Au bout de trente ans, on est en mesure de faire la part des choses : il y a les segments où la concurrence dans le secteur des transports fonctionne bien et ceux où c'est moins le cas, que ce soit lié aux normes ou aux caractéristiques de marchés locaux. Il ne me semble pas infondé d'adopter une approche marché par marché, voire sous-marché par sous-marché. Vous parliez d'apporter des réponses à des « segments de marché structurellement déficitaires ». C'est exactement ce que nous avons cherché à faire : nous avons instauré des aides pour le wagon isolé – vecteur parfaitement déficitaire, même quand il n'est pas public – sur certains segments de marché, de manière à restaurer la compétitivité de ce mode de transport, car nous pensions qu'il y allait de l'intérêt général, pour des raisons de souveraineté et de résilience.
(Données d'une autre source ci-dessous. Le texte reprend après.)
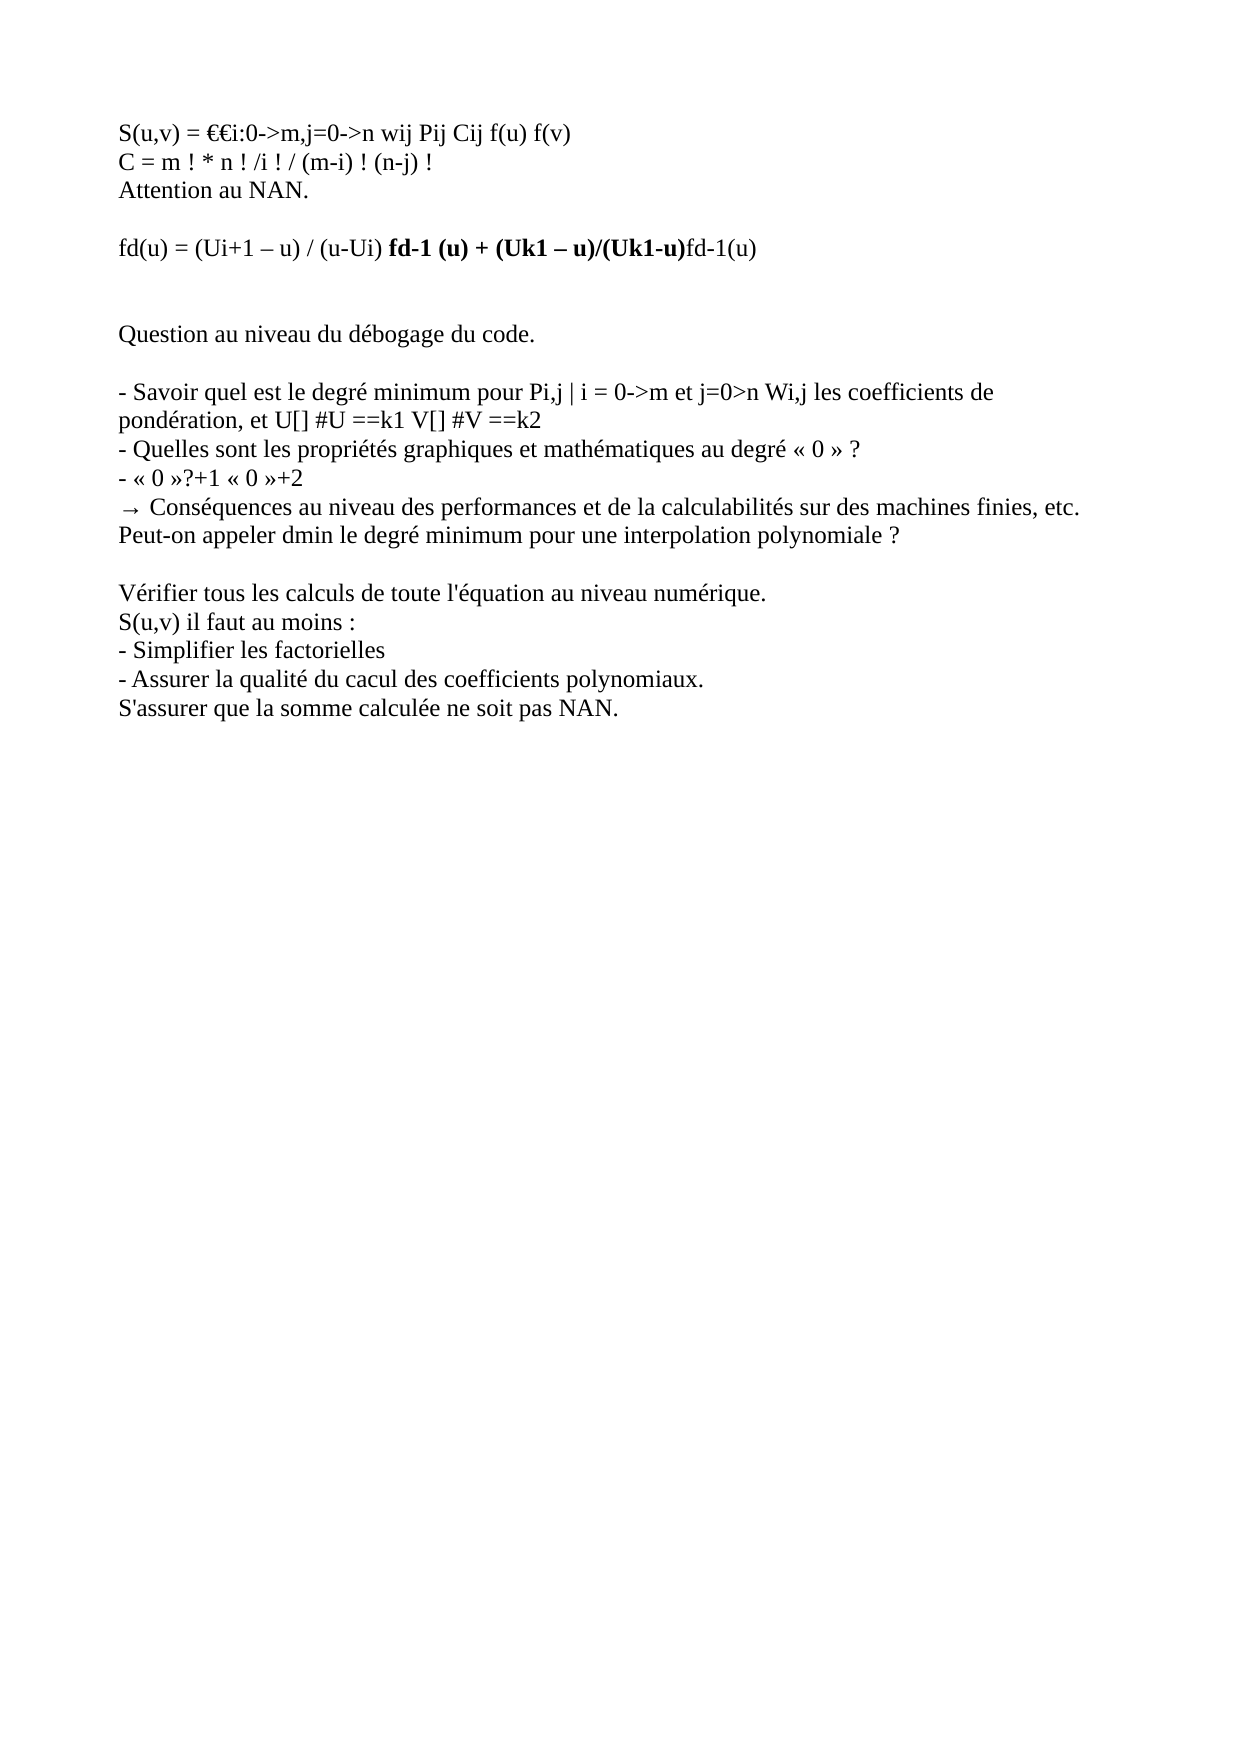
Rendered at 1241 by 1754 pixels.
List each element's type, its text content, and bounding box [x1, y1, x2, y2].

text Peut-on appeler dmin le degré minimum pour une interpolation polynomiale ? [118, 521, 1122, 549]
text S(u,v) = €€i:0->m,j=0->n wij Pij Cij f(u) f(v) [118, 118, 1122, 147]
text - Assurer la qualité du cacul des coefficients polynomiaux. [118, 664, 1122, 693]
text - Quelles sont les propriétés graphiques et mathématiques au degré « 0 » ? [118, 434, 1122, 463]
text Vérifier tous les calculs de toute l'équation au niveau numérique. [118, 578, 1122, 607]
text Attention au NAN. [118, 176, 1122, 204]
text - Simplifier les factorielles [118, 636, 1122, 664]
text Question au niveau du débogage du code. [118, 319, 1122, 348]
text fd(u) = (Ui+1 – u) / (u-Ui) fd-1 (u) + (Uk1 – u)/(Uk1-u)fd-1(u) [118, 233, 1122, 262]
text S(u,v) il faut au moins : [118, 607, 1122, 636]
text → Conséquences au niveau des performances et de la calculabilités sur des machines finies, etc. [118, 492, 1122, 521]
text C = m ! * n ! /i ! / (m-i) ! (n-j) ! [118, 147, 1122, 176]
text S'assurer que la somme calculée ne soit pas NAN. [118, 693, 1122, 722]
text - « 0 »?+1 « 0 »+2 [118, 463, 1122, 492]
text - Savoir quel est le degré minimum pour Pi,j | i = 0->m et j=0>n Wi,j les coefficients de pondération, et U[] #U ==k1 V[] #V ==k2 [118, 377, 1122, 434]
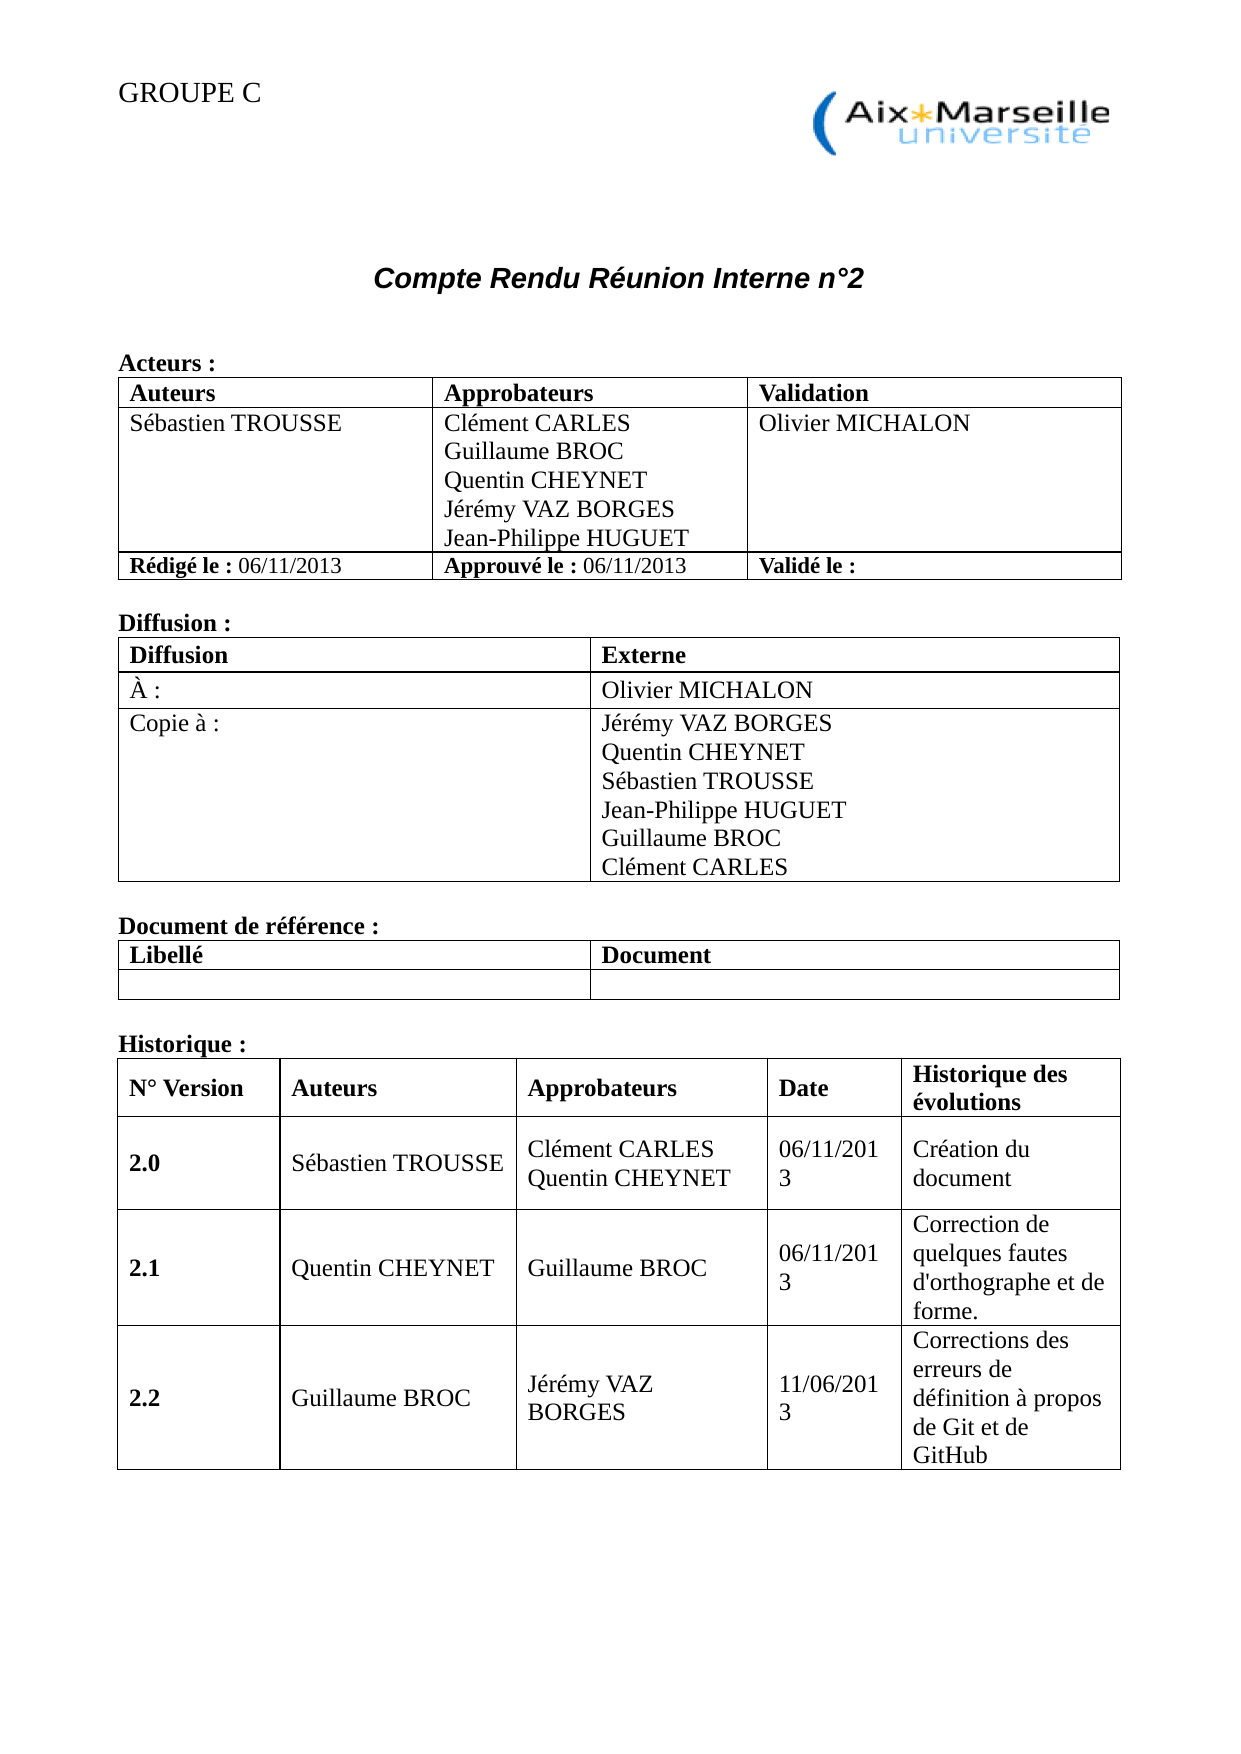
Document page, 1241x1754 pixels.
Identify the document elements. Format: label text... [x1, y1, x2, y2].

table_cell Sébastien TROUSSE [281, 1117, 516, 1208]
table_cell Rédigé le : 06/11/2013 [119, 553, 432, 579]
table_header Auteurs [119, 378, 432, 407]
text Historique : [118, 1029, 1122, 1058]
text Acteurs : [118, 348, 1122, 377]
table_cell Jérémy VAZ BORGES [517, 1326, 767, 1469]
table_cell Création du document [902, 1117, 1120, 1208]
table_cell [591, 970, 1119, 999]
text Document de référence : [118, 911, 1122, 939]
table_cell Quentin CHEYNET [281, 1210, 516, 1324]
table_cell Clément CARLES Guillaume BROC Quentin CHEYNET Jérémy VAZ BORGES Jean-Philippe HUGUET [433, 408, 747, 551]
table_header Libellé [119, 941, 590, 969]
text GROUPE C [118, 75, 1122, 108]
table_cell 06/11/2013 [768, 1210, 901, 1324]
table_header Validation [748, 378, 1121, 407]
subtitle Compte Rendu Réunion Interne n°2 [118, 261, 1122, 294]
table_cell 2.1 [118, 1210, 279, 1324]
table_header Diffusion [119, 638, 590, 671]
table_header Approbateurs [433, 378, 747, 407]
table_cell Sébastien TROUSSE [119, 408, 432, 551]
table_cell Approuvé le : 06/11/2013 [433, 553, 747, 579]
table_cell Corrections des erreurs de définition à propos de Git et de GitHub [902, 1326, 1120, 1469]
table_cell Olivier MICHALON [748, 408, 1121, 551]
text Diffusion : [118, 608, 1122, 637]
table_cell 2.0 [118, 1117, 279, 1208]
table_header Document [591, 941, 1119, 969]
table_cell Clément CARLES Quentin CHEYNET [517, 1117, 767, 1208]
table_cell Guillaume BROC [281, 1326, 516, 1469]
table_header N° Version [118, 1059, 279, 1116]
table_cell Olivier MICHALON [591, 673, 1119, 707]
table_header Historique des évolutions [902, 1059, 1120, 1116]
table_cell Validé le : [748, 553, 1121, 579]
table_header Approbateurs [517, 1059, 767, 1116]
table_cell Copie à : [119, 709, 590, 881]
table_cell À : [119, 673, 590, 707]
table_cell Jérémy VAZ BORGES Quentin CHEYNET Sébastien TROUSSE Jean-Philippe HUGUET Guillaume BROC Clément CARLES [591, 709, 1119, 881]
table_cell 06/11/2013 [768, 1326, 901, 1469]
table_header Auteurs [281, 1059, 516, 1116]
table_cell 06/11/2013 [768, 1117, 901, 1208]
table_header Date [768, 1059, 901, 1116]
table_cell Correction de quelques fautes d'orthographe et de forme. [902, 1210, 1120, 1324]
table_cell 2.2 [118, 1326, 279, 1469]
table_cell [119, 970, 590, 999]
table_cell Guillaume BROC [517, 1210, 767, 1324]
table_header Externe [591, 638, 1119, 671]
En ce qui concerne la nature juridique de la SNCF, je ne souscris pas à votre analyse. Le passage du statut d'EPIC à celui de société anonyme – à capitaux 100 % publics – a donné davantage d'autonomie à la SNCF, et Jean-Pierre Farandou, son président, incarne très bien cette nouvelle gouvernance. Par ailleurs, je suis convaincu que le changement de nature juridique n'a pas eu le moindre impact sur la façon dont Mme Vestager a instruit les plaintes et sur sa décision d'ouvrir une procédure d'infraction contre Fret SNCF. Elle voulait comprendre comment s'était opérée la péréquation, quels prêts le groupe SNCF avait accordés à sa filiale fret, et dans quelle mesure les réformes de 2007, 2019 et 2020 apportaient une réponse structurelle au fonctionnement de la maison, amélioraient le service en matière de fret ferroviaire et permettaient ainsi de concourir aux objectifs de décarbonation du secteur des transports. La transformation de l'EPIC en société anonyme n'a donc pas été le fait générateur de l'ouverture de la procédure d'infraction à l'égard de Fret SNCF.